Spinning, weaving, and dyeing were practised by the Picts. The carding-comb, which also may have been a dressing-comb, is theleast mysterious of the symbols carved on the stones of Pictland. Although the Pictish warriors, according to Latin and Greek authors, loved to expose the cruits or figures tattooed upon their bodies, and so fought with the minimum of clothing, knowing the benefit of laying aside every weight; they also knew how to clothe themselves comfortably, and even gaily, in time of peace. The Picts of Alba do not appear to have differed from the Picts of Ireland, who came to the battle-ground clothed, but they divested themselves of their garments before entering the fight. A king of the Gaidheals when entering a battle refused to wear a short cape although it had been given to him by S. Columba, and to this was ascribed his defeat. The Pictish clerics, although they denied themselves all luxuries,  wore woollen garments of native make. We learn of an undergarment, apparently a long shirt, reaching below the knees, and of an outer garment reaching equally far down, and having wide sleeves and a capacious hood. The colour was apparently the native shade known as ‘moorag! The Picts could also weave vegetable fibres. Part of what appeared to be a woman’s skirt made of coarse fibrous material was unearthed in Sutherland from a deep bed of dry peat which had acted as a preservative.

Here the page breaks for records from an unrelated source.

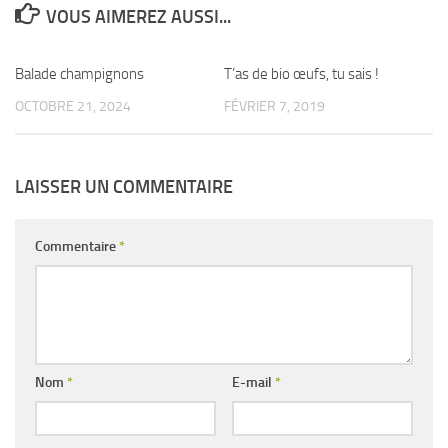
VOUS AIMEREZ AUSSI...
Balade champignons
0
T’as de bio œufs, tu sais !
0
OCTOBRE 21, 2024
FÉVRIER 7, 2019
LAISSER UN COMMENTAIRE
Commentaire
*
Nom
*
E-mail
*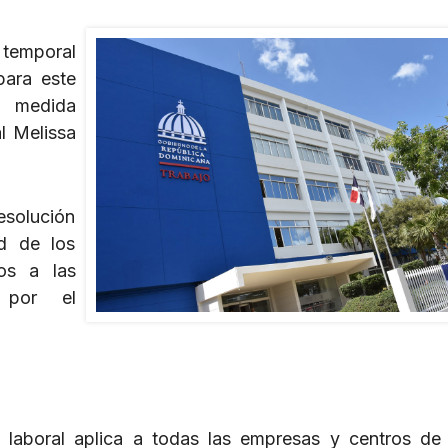
 temporal
para este
 medida
l Melissa
esolución
ad de los
dos a las
s por el
 laboral aplica a todas las empresas y centros de 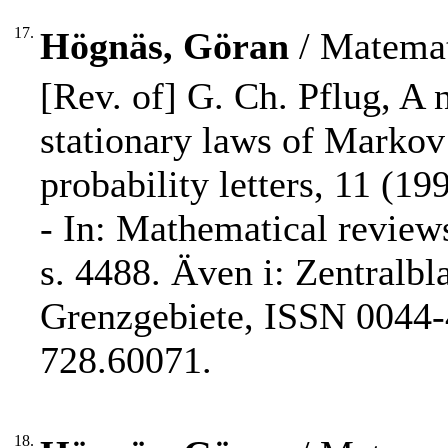
17.
Högnäs, Göran
/ Matemat
[Rev. of] G. Ch. Pflug, A 
stationary laws of Markov 
probability letters, 11 (1
- In: Mathematical review
s. 4488. Även i: Zentralbl
Grenzgebiete, ISSN 0044-4
728.60071.
18.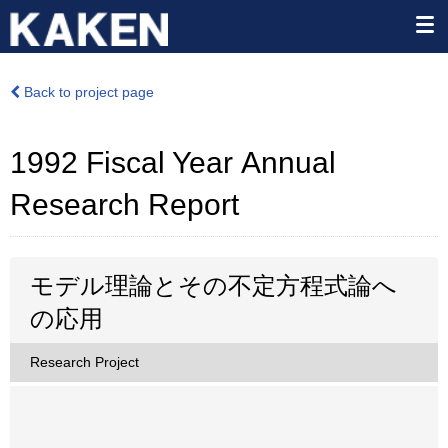
Back to project page
1992 Fiscal Year Annual
Research Report
モデル理論とその不定方程式論へ
の応用
Research Project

The Picts understood the dressing and curing of pelts. The flint flaying-knife, the flint hide-scraper, and the stone for smoothing the inside ofthe hide are common relics in Pictland. Fleece and fur furnished clothing, and hides and skins were spread out to sleep on within the huts. Slaves and furs, secured apparently by raids, are understood to have been the attractions which brought the trading ships of Marseilles to Pictland from before the time of Christ. The traders of this port sent an expedition to Pictland before the Christian era, which sailed as far as the Orkneys.There was also considerable intercourse between the Celts of northern Gaul and the Celts of Pictland, until the ‘migrations of the barbarians’ in the fifth century interrupted communications. The Britons and Picts have not been regarded as sea-going folk for the extraordinary reason that many of the nautical terms in modern Scottish Gaelic are of Scandinavian origin. As a matter of historical fact, when the ships of Caesar met the fleet of the Britons, the British ships were larger and of better build; S.Ninian’s Candida Casa in the early fifth century possessed a fleet which sailed on regular voyages; and there was sea-borne traffic between the Picts of Ireland and the Britons and the Picts of Alba. The Picts organized warlike expeditions by sea; and even the Gaidheals, in spite of the Scandinavian terms in Gaelic, were no mean sailors. The Irish Gaidheals organized a raid by sea on the island of Islay while it was still Pictish; and the Gaidheals of Scottish Dalriada in the sixth century sent their battle-fleet from Argyll in the direction of the Pictish Orkneys.